> WORK INSTRUCTIONS
The answer should be an exact repeat of the stretch of material below from the line containing "(877) 820-2582" through the line containing "Wednesday, 21 October 2009".

Top of SUPPLIED RECORDS

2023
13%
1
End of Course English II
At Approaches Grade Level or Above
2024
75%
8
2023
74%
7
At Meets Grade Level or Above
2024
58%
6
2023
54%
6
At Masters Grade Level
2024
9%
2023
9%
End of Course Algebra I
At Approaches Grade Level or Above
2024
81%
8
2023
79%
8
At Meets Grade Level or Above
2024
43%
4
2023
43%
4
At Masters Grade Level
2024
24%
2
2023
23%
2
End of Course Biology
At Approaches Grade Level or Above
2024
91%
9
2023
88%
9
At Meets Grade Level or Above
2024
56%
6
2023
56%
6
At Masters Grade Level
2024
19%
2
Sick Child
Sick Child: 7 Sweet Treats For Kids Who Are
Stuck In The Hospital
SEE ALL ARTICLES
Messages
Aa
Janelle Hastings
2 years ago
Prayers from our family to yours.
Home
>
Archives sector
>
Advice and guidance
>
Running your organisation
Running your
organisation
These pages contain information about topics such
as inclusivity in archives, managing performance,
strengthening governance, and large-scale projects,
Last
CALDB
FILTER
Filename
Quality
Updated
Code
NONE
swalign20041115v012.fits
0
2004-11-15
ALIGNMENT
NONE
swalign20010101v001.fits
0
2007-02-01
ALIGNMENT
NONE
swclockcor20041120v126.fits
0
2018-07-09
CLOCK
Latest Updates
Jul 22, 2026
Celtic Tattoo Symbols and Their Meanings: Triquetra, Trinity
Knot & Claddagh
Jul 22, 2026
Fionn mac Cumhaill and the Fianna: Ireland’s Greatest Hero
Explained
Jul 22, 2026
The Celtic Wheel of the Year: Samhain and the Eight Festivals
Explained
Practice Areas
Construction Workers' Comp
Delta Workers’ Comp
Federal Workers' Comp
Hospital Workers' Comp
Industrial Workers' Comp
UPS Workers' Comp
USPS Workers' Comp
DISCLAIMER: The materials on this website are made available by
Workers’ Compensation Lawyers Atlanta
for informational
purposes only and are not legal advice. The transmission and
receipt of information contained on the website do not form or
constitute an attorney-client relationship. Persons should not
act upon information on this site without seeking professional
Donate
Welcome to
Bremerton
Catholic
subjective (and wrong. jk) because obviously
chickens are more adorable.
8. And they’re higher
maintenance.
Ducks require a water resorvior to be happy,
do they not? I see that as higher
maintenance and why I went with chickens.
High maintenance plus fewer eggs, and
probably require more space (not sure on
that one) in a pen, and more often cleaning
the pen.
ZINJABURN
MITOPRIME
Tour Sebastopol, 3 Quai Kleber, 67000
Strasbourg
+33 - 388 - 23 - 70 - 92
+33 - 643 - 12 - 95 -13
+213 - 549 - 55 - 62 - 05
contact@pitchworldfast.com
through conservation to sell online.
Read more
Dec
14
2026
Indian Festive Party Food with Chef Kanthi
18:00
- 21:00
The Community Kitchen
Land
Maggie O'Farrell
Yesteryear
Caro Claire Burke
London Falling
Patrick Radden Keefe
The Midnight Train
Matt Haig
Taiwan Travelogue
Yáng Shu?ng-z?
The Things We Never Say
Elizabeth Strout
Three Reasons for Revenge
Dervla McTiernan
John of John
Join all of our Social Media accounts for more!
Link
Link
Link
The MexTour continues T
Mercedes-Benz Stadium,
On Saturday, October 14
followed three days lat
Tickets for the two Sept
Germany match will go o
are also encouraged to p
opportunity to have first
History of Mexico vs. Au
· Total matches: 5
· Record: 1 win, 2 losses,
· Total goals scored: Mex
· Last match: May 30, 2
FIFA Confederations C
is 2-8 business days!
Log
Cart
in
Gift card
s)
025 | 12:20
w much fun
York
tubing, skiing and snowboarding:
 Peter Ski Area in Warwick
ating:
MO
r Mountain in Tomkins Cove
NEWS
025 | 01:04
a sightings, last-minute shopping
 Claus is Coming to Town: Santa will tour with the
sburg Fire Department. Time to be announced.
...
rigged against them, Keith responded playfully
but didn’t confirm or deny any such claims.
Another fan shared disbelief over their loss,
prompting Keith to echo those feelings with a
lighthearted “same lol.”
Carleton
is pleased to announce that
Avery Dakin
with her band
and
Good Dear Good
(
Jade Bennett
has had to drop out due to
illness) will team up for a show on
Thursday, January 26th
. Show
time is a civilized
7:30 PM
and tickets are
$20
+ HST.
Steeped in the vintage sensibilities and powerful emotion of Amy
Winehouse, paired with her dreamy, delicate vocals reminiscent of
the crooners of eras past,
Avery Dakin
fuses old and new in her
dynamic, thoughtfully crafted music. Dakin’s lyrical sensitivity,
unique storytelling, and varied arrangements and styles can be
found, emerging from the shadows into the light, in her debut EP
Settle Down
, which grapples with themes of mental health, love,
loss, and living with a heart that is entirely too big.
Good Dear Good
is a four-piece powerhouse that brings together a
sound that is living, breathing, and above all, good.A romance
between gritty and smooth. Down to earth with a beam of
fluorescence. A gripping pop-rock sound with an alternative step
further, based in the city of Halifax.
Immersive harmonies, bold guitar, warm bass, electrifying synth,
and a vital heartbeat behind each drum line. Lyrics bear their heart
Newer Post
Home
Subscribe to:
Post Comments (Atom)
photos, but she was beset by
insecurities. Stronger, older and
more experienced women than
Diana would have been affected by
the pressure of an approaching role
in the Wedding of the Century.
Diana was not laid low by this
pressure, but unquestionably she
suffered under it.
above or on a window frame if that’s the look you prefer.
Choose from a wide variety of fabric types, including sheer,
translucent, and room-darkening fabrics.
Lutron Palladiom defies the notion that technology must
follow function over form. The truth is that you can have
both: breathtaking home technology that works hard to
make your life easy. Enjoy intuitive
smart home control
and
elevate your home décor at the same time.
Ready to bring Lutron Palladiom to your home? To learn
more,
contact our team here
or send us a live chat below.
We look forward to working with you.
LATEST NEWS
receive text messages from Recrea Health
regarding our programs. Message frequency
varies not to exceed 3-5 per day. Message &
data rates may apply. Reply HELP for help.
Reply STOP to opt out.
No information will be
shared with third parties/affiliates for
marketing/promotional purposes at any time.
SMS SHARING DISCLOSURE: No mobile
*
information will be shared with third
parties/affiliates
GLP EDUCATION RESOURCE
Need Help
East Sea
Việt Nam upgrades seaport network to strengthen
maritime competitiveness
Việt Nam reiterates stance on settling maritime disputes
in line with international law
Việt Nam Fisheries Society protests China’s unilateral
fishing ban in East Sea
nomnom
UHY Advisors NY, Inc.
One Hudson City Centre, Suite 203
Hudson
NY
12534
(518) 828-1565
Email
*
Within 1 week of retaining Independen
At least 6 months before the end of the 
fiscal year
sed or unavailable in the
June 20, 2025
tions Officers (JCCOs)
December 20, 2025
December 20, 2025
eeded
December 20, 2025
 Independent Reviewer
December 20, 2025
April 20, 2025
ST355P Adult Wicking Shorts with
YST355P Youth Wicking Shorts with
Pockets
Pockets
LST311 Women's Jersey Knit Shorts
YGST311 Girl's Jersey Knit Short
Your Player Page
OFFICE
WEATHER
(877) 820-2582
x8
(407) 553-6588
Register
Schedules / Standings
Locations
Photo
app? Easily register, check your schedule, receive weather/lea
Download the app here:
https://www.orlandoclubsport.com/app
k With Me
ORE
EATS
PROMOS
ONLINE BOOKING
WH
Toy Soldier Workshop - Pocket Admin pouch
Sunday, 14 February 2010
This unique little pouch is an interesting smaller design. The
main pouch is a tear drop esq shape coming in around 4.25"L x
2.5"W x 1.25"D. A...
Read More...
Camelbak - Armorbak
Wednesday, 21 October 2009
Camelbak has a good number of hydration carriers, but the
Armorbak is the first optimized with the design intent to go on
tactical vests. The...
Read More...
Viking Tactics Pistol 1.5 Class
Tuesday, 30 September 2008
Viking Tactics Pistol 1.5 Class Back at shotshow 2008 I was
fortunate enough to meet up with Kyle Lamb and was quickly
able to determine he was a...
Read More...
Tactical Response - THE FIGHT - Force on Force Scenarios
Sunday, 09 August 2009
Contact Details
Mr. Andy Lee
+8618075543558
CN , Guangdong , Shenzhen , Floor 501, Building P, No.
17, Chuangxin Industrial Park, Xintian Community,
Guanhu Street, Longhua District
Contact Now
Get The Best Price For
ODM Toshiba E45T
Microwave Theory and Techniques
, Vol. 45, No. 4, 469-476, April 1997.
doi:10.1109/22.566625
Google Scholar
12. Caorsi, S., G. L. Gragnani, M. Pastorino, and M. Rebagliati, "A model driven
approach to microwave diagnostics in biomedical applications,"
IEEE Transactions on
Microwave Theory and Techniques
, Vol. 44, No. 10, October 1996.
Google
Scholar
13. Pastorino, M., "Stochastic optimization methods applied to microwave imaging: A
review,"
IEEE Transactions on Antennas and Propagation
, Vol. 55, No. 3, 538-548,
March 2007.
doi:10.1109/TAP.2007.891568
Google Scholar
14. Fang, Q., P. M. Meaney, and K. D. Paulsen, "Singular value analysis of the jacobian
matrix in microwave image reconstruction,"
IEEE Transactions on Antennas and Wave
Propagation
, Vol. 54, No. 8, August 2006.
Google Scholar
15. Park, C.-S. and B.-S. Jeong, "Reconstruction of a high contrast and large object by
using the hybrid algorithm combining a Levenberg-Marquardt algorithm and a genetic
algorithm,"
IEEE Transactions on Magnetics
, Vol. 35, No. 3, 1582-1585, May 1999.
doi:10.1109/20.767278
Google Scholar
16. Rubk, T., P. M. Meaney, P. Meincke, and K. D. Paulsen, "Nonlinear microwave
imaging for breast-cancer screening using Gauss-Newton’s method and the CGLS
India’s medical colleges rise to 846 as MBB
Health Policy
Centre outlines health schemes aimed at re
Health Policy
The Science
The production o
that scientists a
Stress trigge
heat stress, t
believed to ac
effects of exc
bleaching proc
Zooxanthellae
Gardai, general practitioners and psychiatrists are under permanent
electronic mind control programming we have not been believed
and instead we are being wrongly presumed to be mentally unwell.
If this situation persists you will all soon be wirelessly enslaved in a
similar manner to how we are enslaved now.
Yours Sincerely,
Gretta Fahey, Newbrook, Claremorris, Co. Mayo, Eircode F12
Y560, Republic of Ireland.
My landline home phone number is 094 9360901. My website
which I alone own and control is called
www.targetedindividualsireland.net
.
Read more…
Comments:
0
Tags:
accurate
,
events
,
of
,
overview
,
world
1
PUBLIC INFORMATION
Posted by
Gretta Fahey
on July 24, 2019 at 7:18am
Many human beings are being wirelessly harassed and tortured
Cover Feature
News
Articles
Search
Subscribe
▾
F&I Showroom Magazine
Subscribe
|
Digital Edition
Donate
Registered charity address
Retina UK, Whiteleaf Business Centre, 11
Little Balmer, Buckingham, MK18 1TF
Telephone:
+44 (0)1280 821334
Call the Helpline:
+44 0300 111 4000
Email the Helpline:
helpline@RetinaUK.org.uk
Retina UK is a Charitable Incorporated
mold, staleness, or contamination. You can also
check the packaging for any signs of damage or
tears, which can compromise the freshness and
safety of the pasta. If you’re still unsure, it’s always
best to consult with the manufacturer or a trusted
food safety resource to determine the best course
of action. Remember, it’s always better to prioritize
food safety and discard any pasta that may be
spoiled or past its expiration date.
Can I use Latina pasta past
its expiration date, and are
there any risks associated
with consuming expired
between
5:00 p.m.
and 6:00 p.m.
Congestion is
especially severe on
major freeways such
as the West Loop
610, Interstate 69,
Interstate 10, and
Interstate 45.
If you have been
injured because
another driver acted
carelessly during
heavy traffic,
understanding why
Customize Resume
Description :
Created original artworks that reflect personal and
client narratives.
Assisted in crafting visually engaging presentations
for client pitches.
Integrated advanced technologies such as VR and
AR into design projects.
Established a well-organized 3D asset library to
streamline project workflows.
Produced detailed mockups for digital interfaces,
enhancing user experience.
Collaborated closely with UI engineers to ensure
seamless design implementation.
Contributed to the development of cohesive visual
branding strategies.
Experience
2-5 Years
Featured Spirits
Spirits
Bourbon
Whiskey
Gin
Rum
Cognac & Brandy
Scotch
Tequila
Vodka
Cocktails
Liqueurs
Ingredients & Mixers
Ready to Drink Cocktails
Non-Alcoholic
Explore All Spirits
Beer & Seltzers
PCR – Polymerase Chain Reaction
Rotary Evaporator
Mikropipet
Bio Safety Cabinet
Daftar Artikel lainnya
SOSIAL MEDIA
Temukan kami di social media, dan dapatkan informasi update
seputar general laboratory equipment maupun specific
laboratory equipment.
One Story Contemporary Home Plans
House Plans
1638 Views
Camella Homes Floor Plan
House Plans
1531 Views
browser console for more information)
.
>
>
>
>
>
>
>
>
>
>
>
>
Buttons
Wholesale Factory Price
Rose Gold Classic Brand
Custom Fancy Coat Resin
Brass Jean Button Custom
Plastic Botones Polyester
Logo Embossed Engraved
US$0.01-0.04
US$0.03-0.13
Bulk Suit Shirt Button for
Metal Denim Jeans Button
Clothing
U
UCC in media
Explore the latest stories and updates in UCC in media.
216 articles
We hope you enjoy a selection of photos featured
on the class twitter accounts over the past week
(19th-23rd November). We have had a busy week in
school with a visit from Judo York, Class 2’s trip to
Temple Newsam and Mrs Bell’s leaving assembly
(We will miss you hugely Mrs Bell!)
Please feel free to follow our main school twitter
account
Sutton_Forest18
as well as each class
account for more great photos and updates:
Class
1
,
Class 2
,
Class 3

Bottom of SUPPLIED RECORDS

> WRITTEN RESPONSE
(877) 820-2582
x8
(407) 553-6588
Register
Schedules / Standings
Locations
Photo
app? Easily register, check your schedule, receive weather/lea
Download the app here:
https://www.orlandoclubsport.com/app
k With Me
ORE
EATS
PROMOS
ONLINE BOOKING
WH
Toy Soldier Workshop - Pocket Admin pouch
Sunday, 14 February 2010
This unique little pouch is an interesting smaller design. The
main pouch is a tear drop esq shape coming in around 4.25"L x
2.5"W x 1.25"D. A...
Read More...
Camelbak - Armorbak
Wednesday, 21 October 2009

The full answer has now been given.